Does the newest form of cricket has in it what made T20 cricket so popular in a short period?
It was in English that Cricket, the Gentleman’s sport was invented and propagated throughout its colonies in South Africa, the Indian Subcontinent and Australia. The game was originally played as Test matches that stretched over a span of 5 days. Then came the came the limited over version of the game, the One Day Internationals (or ODIs) that ran over a span 60 overs on each side. This format reached a conclusion the same day it was played, leading to its rising popularity. The ODI’s were further reduced to 50 overs, the form we are acquainted with today.
However, even this reduced format of cricket demanded an entire day of the spectators, a thing that was not always received with widespread acceptance. It was simply too much as compared to other sports like football or hockey that never ran over 2 hours even when you include extra time. A need for a compact version of the version was felt. The same culminated with the inception of T20 format of cricket.
T20s were shorter and got over in under 3 hours. But more importantly, their USP was the high entertainment value that they provided over a short period of time. With only 20 over to bat for, the batsman had to hit big from the first ball itself and the pressure sustained till the very end of the innings. As a result, the T20 format instantly caught fans attention.
Unsurprisingly, the first T20 World Cup was played just 2 years after the first international twenty-twenty match was played in 2005 (Between Australia and New Zealand). The emergence of Indian Premier League took the format’s popularity to a whole new level. With a valuation of over $5 billion, IPL is considered as one of the leading sports league in the world today, rivalling the likes of EPL and La Liga which were established over a century before IPL.
And now, after nearly 11 years of the first edition of Indian Premier League, a new buzzword is making waves in the cricketing world- T10.
The format is played for just 10 overs of cricket per team. Seasoned fans may find this proposition of cricket with a speck of scepticism. After all, how much amount of cricket can one expect in mere 10 overs? This reservation is natural since we felt the same when T20 cricket came around. But then, T20 did take the cricketing world by storm didn’t it?
T10 has more or less the same ingredients as that of T20 cricket. In fact, what we have seen of late, this could very well be an equally entertaining form of cricket than T20 is, if not more.
Take the example of Mohammad Shahzad’s blazing innings in the T10 league, UAE for instance. The feisty wicketkeeper hit 6 fours and 8 sixes to reach the milestone of 74 runs in just 16 balls. This clearly symbolizes how entertaining T10 cricket could be.
But Why do Shorter Form of Cricket Find More Buyers?
Simple – the big shots. Boundaries are for cricket what goals are for football – the more one sees in the game, the more is the entertainment value of the game.
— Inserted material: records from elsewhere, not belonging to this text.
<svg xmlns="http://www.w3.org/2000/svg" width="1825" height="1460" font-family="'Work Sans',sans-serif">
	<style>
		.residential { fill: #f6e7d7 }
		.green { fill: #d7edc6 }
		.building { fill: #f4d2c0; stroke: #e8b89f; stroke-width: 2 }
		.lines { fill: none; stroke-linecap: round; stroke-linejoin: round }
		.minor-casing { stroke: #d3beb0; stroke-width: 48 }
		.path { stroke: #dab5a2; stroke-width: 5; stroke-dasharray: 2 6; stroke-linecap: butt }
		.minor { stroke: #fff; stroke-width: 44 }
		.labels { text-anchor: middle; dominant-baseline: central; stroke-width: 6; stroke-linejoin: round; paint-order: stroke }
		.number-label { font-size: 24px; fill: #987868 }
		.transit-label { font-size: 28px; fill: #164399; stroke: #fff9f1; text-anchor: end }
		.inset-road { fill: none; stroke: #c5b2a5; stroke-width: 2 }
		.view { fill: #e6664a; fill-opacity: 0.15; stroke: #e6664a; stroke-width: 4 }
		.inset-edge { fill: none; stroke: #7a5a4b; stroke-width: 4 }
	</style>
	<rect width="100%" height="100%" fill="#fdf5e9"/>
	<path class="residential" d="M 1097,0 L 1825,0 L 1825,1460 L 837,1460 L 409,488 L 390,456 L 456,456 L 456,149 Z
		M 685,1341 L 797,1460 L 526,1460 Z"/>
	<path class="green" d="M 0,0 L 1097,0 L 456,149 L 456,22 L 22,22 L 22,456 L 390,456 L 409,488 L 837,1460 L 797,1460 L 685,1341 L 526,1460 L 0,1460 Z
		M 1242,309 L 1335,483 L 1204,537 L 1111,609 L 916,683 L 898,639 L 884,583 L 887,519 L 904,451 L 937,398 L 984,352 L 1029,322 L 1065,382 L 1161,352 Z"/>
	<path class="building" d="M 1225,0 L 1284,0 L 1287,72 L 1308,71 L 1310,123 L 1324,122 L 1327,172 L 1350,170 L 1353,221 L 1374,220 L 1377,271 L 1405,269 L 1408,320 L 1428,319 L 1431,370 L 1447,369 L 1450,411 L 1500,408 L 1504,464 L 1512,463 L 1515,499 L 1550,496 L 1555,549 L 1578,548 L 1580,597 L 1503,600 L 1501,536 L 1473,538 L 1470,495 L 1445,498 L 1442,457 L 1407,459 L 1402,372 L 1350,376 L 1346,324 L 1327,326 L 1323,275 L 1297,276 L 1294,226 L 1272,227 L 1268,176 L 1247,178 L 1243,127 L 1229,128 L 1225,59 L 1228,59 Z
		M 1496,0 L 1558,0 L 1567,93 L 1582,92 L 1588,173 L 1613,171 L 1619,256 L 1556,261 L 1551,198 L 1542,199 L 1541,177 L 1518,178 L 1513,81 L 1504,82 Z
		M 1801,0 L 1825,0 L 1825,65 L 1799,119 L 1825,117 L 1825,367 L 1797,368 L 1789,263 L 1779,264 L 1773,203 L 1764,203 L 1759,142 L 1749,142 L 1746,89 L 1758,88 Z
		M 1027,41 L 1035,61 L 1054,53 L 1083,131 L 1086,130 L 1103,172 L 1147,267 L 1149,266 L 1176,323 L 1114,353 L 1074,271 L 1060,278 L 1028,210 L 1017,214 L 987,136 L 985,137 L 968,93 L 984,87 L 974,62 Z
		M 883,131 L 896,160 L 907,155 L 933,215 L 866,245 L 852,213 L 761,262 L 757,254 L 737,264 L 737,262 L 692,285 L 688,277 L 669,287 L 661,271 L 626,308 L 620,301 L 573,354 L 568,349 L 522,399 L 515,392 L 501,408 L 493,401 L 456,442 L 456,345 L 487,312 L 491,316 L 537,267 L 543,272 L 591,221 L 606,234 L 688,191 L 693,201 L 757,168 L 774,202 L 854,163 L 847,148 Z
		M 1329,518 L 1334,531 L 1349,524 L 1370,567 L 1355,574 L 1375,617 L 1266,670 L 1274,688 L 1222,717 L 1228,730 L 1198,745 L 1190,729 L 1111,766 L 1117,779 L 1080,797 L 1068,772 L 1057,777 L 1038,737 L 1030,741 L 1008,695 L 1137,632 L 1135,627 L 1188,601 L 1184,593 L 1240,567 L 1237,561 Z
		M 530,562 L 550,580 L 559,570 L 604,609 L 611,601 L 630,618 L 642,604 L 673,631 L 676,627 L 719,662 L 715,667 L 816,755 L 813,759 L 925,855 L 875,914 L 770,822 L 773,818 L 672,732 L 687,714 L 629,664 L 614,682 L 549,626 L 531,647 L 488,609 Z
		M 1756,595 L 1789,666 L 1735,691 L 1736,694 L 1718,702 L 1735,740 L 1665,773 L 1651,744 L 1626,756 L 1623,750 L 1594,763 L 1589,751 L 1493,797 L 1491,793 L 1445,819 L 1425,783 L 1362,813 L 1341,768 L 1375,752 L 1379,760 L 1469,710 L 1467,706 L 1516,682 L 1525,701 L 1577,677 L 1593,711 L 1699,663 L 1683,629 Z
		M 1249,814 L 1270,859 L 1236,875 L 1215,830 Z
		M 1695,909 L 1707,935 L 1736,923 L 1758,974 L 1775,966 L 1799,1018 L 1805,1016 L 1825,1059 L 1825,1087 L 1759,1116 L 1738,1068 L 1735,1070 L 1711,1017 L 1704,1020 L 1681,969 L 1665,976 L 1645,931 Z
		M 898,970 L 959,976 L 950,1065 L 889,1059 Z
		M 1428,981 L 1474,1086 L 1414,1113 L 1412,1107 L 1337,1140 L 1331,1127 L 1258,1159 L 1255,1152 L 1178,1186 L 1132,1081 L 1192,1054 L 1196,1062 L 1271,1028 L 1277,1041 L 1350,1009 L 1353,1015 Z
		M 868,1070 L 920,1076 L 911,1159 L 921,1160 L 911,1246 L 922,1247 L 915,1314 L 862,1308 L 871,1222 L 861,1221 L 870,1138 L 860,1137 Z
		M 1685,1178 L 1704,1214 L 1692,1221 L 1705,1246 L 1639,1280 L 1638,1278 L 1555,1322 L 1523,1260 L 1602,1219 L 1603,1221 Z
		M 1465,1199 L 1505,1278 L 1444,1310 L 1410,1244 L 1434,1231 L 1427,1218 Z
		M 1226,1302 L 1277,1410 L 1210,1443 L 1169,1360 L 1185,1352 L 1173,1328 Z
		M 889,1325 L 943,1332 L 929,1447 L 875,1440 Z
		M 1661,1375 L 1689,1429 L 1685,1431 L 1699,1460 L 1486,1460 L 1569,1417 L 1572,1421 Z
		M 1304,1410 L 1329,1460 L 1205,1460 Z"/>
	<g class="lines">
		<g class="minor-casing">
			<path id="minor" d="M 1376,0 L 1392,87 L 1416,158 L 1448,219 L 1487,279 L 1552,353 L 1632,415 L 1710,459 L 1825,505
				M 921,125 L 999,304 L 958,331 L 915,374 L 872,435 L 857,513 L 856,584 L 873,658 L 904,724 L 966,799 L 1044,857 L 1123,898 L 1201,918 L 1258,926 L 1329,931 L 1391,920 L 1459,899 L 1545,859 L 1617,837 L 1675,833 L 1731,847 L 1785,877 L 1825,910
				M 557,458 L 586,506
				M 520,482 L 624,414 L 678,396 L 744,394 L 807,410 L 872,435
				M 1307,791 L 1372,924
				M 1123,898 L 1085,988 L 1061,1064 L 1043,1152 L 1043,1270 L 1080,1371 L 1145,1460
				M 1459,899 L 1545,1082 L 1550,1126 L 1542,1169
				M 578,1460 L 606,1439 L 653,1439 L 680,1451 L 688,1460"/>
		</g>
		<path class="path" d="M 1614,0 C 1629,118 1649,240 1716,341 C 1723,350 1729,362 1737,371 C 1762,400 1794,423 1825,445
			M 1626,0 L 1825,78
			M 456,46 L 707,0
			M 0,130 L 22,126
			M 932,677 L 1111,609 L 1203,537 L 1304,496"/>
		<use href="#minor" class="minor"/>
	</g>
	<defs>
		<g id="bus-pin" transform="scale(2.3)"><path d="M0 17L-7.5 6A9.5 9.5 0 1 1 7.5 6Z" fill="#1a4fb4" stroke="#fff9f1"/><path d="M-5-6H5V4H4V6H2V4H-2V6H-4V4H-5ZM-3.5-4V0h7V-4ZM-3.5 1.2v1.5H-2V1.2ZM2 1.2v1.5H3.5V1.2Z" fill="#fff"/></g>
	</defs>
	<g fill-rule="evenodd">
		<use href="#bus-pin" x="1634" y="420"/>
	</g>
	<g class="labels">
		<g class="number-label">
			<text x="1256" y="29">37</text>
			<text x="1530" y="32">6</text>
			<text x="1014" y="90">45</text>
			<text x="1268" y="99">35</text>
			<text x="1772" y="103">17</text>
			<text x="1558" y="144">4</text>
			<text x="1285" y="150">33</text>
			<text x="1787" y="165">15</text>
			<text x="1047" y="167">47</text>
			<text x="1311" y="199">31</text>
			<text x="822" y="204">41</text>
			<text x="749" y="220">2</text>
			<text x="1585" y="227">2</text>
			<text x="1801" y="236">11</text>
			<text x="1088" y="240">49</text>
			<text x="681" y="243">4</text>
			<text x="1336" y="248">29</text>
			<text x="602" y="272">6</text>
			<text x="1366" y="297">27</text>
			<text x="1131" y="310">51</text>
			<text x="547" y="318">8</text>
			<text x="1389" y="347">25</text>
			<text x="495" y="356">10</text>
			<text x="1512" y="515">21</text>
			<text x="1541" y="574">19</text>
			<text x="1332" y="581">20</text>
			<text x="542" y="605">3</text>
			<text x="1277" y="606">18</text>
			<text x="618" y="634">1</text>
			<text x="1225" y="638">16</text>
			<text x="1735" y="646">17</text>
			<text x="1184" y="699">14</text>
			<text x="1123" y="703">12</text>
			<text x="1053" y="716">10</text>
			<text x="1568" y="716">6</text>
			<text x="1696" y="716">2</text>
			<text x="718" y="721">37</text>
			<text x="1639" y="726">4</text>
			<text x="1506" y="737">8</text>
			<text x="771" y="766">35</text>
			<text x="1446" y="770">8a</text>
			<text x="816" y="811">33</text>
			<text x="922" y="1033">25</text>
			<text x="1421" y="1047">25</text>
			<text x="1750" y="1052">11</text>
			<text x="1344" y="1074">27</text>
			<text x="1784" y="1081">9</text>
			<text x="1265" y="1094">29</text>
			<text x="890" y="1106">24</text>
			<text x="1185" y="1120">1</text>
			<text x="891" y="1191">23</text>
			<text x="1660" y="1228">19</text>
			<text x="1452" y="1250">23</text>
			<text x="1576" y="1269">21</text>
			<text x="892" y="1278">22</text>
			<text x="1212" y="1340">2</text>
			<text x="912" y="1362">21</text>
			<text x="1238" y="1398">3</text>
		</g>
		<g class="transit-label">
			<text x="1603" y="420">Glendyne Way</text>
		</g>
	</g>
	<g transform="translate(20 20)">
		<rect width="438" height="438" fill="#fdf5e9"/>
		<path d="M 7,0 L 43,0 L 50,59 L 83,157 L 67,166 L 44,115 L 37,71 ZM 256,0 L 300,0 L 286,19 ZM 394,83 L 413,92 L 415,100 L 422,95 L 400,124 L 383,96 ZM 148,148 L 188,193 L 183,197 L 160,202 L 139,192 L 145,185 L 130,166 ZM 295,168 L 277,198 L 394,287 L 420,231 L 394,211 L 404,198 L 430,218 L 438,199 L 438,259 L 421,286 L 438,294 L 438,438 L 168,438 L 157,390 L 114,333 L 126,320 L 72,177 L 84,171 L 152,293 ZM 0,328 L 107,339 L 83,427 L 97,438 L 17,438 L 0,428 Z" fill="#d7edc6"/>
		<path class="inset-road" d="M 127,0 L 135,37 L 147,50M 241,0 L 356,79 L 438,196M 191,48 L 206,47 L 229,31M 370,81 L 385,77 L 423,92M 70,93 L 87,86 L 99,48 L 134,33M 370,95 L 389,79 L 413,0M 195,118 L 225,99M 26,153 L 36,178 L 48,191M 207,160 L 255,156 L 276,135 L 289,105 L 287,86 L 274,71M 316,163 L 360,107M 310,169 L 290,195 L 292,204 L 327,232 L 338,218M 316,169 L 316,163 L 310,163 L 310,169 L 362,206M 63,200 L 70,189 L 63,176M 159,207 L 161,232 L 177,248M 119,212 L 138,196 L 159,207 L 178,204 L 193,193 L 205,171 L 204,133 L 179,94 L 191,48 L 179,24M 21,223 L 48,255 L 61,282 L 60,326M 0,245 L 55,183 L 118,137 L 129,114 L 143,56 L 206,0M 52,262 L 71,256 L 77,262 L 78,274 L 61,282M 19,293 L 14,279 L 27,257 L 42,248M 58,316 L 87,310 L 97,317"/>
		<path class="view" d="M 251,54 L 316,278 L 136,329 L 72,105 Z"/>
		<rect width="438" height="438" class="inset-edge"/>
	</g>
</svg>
Just recall the adrenaline rush that you have when an IPL match ends in a tie. “Ab Super Over Hoga! (Now Super Over will be played),” you mutter in sheer excitement.
The shorter the format of cricket, the more is the pressure on the batsman to score a big hit, and consequently, the more is the entertainment value of the game. T10 was formed with this exact premise, to provide maximum entertainment in minimum time.-- Advertisement --
Where Do Things Stand Now?
Up until now, T10 cricket was not seen with as much respect as its bigger brother T20 or ODI for that matter. But then came a professional league, The T10 League that changed the fortunes of the newest format of the sport. Formed in 2017 by Shaju Ul Mulk, the league found approval from the Emirates Cricket Board.
Consequently, the first edition of the T10 League was played that exact year in UAE within a span of just 4 days (two semifinals and a final). Each match lasted for just over 90 minutes and meant that players had the ability to play in tighter schedules without the fear of suffering fatigue. Owned by T10 Sports Management, the league came back stronger this year, with ICC officially approving it.
The 2018 edition was comparatively longer, running from 21 November to 2nd December, another testament of the format’s growing prominence in the cricketing world. Many established cricketing names like Eoin Morgan, Chris Gayle, Sunil Narine, and Zaheer Khan among others graced the TTL with the Northern Warriors winning the title this time. More importantly, the matches were televised widely across the Indian Subcontinent and the US.
All these are the sign of the emergence of T10 on the world’s cricket map. Like it or not, T10 cricket is here to stay.